**DIRECTIONS:** Format every line of the records below as a single numbered list, omitting any blank lines.

**RECORDED DATA:**
------------
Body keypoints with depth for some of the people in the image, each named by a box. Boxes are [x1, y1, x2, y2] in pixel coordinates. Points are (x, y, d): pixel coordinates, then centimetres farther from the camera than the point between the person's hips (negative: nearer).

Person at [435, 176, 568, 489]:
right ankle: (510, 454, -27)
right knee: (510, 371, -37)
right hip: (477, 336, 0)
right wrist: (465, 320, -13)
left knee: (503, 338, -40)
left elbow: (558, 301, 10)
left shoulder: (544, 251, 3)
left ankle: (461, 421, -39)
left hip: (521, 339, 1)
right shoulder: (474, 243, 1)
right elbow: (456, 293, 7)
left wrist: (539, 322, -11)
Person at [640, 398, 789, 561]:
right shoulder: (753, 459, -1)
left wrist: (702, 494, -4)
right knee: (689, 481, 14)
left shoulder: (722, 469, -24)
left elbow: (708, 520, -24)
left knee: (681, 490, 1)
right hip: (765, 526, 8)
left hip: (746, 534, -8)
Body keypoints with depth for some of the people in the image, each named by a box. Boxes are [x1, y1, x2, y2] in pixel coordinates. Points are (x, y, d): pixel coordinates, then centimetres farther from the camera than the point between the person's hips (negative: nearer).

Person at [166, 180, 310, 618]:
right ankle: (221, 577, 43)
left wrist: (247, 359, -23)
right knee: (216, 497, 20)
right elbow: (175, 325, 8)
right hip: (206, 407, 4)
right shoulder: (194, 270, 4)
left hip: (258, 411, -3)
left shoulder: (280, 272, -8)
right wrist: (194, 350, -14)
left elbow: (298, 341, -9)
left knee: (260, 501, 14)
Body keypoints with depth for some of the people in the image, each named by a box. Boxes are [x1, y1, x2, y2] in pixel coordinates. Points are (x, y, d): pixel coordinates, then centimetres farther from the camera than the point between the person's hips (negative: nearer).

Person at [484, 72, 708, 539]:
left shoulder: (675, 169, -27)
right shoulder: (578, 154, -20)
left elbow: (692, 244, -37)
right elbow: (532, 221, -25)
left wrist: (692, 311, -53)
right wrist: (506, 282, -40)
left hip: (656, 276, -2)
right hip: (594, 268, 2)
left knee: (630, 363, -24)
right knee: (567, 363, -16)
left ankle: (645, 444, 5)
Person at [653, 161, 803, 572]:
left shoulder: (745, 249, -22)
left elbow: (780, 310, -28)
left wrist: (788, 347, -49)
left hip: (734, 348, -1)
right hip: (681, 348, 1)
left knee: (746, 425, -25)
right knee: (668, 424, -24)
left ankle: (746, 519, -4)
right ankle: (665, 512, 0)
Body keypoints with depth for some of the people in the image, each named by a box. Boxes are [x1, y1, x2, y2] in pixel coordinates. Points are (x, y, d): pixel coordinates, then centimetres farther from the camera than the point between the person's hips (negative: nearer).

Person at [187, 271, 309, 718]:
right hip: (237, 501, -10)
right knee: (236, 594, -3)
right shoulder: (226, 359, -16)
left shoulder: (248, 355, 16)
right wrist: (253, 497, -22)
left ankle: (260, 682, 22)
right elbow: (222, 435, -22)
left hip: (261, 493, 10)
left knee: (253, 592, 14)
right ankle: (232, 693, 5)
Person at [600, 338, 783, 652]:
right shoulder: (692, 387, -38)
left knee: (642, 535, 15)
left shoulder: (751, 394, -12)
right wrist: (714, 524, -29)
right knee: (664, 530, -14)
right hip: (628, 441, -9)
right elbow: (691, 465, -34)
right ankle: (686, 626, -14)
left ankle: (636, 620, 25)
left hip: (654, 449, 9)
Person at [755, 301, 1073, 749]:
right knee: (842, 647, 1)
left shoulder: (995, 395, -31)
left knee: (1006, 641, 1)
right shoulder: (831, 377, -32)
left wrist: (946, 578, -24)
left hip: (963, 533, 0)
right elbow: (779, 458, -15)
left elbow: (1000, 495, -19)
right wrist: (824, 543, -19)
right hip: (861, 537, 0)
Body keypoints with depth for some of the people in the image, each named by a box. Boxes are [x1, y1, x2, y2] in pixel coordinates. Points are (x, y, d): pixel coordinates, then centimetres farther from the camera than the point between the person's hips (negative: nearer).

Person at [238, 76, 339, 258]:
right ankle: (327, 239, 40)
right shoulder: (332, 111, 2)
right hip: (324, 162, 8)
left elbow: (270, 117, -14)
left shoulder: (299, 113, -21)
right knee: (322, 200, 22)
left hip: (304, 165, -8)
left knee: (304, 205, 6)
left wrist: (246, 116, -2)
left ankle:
------------
**OUTPUT BELOW:**
1. Body keypoints with depth for some of the people in the image, each named by a box. Boxes are [x1, y1, x2, y2] in pixel coordinates. Points are (x, y, d): pixel coordinates, then centimetres farther from the camera than the point between the person's hips (negative: nearer).
2. Person at [435, 176, 568, 489]:
3. right ankle: (510, 454, -27)
4. right knee: (510, 371, -37)
5. right hip: (477, 336, 0)
6. right wrist: (465, 320, -13)
7. left knee: (503, 338, -40)
8. left elbow: (558, 301, 10)
9. left shoulder: (544, 251, 3)
10. left ankle: (461, 421, -39)
11. left hip: (521, 339, 1)
12. right shoulder: (474, 243, 1)
13. right elbow: (456, 293, 7)
14. left wrist: (539, 322, -11)
15. Person at [640, 398, 789, 561]:
16. right shoulder: (753, 459, -1)
17. left wrist: (702, 494, -4)
18. right knee: (689, 481, 14)
19. left shoulder: (722, 469, -24)
20. left elbow: (708, 520, -24)
21. left knee: (681, 490, 1)
22. right hip: (765, 526, 8)
23. left hip: (746, 534, -8)
24. Body keypoints with depth for some of the people in the image, each named by a box. Boxes are [x1, y1, x2, y2] in pixel coordinates. Points are (x, y, d): pixel coordinates, then centimetres farther from the camera than the point between the person's hips (negative: nearer).
25. Person at [166, 180, 310, 618]:
26. right ankle: (221, 577, 43)
27. left wrist: (247, 359, -23)
28. right knee: (216, 497, 20)
29. right elbow: (175, 325, 8)
30. right hip: (206, 407, 4)
31. right shoulder: (194, 270, 4)
32. left hip: (258, 411, -3)
33. left shoulder: (280, 272, -8)
34. right wrist: (194, 350, -14)
35. left elbow: (298, 341, -9)
36. left knee: (260, 501, 14)
37. Body keypoints with depth for some of the people in the image, each named by a box. Boxes are [x1, y1, x2, y2] in pixel coordinates. Points are (x, y, d): pixel coordinates, then centimetres farther from the camera than the point between the person's hips (negative: nearer).
38. Person at [484, 72, 708, 539]:
39. left shoulder: (675, 169, -27)
40. right shoulder: (578, 154, -20)
41. left elbow: (692, 244, -37)
42. right elbow: (532, 221, -25)
43. left wrist: (692, 311, -53)
44. right wrist: (506, 282, -40)
45. left hip: (656, 276, -2)
46. right hip: (594, 268, 2)
47. left knee: (630, 363, -24)
48. right knee: (567, 363, -16)
49. left ankle: (645, 444, 5)
50. Person at [653, 161, 803, 572]:
51. left shoulder: (745, 249, -22)
52. left elbow: (780, 310, -28)
53. left wrist: (788, 347, -49)
54. left hip: (734, 348, -1)
55. right hip: (681, 348, 1)
56. left knee: (746, 425, -25)
57. right knee: (668, 424, -24)
58. left ankle: (746, 519, -4)
59. right ankle: (665, 512, 0)
60. Body keypoints with depth for some of the people in the image, each named by a box. Boxes are [x1, y1, x2, y2] in pixel coordinates. Points are (x, y, d): pixel coordinates, then centimetres farther from the camera than the point between the person's hips (negative: nearer).
61. Person at [187, 271, 309, 718]:
62. right hip: (237, 501, -10)
63. right knee: (236, 594, -3)
64. right shoulder: (226, 359, -16)
65. left shoulder: (248, 355, 16)
66. right wrist: (253, 497, -22)
67. left ankle: (260, 682, 22)
68. right elbow: (222, 435, -22)
69. left hip: (261, 493, 10)
70. left knee: (253, 592, 14)
71. right ankle: (232, 693, 5)
72. Person at [600, 338, 783, 652]:
73. right shoulder: (692, 387, -38)
74. left knee: (642, 535, 15)
75. left shoulder: (751, 394, -12)
76. right wrist: (714, 524, -29)
77. right knee: (664, 530, -14)
78. right hip: (628, 441, -9)
79. right elbow: (691, 465, -34)
80. right ankle: (686, 626, -14)
81. left ankle: (636, 620, 25)
82. left hip: (654, 449, 9)
83. Person at [755, 301, 1073, 749]:
84. right knee: (842, 647, 1)
85. left shoulder: (995, 395, -31)
86. left knee: (1006, 641, 1)
87. right shoulder: (831, 377, -32)
88. left wrist: (946, 578, -24)
89. left hip: (963, 533, 0)
90. right elbow: (779, 458, -15)
91. left elbow: (1000, 495, -19)
92. right wrist: (824, 543, -19)
93. right hip: (861, 537, 0)
94. Body keypoints with depth for some of the people in the image, each named by a box. Boxes are [x1, y1, x2, y2] in pixel coordinates. Points are (x, y, d): pixel coordinates, then centimetres farther from the camera than the point between the person's hips (negative: nearer).
95. Person at [238, 76, 339, 258]:
96. right ankle: (327, 239, 40)
97. right shoulder: (332, 111, 2)
98. right hip: (324, 162, 8)
99. left elbow: (270, 117, -14)
100. left shoulder: (299, 113, -21)
101. right knee: (322, 200, 22)
102. left hip: (304, 165, -8)
103. left knee: (304, 205, 6)
104. left wrist: (246, 116, -2)
105. left ankle:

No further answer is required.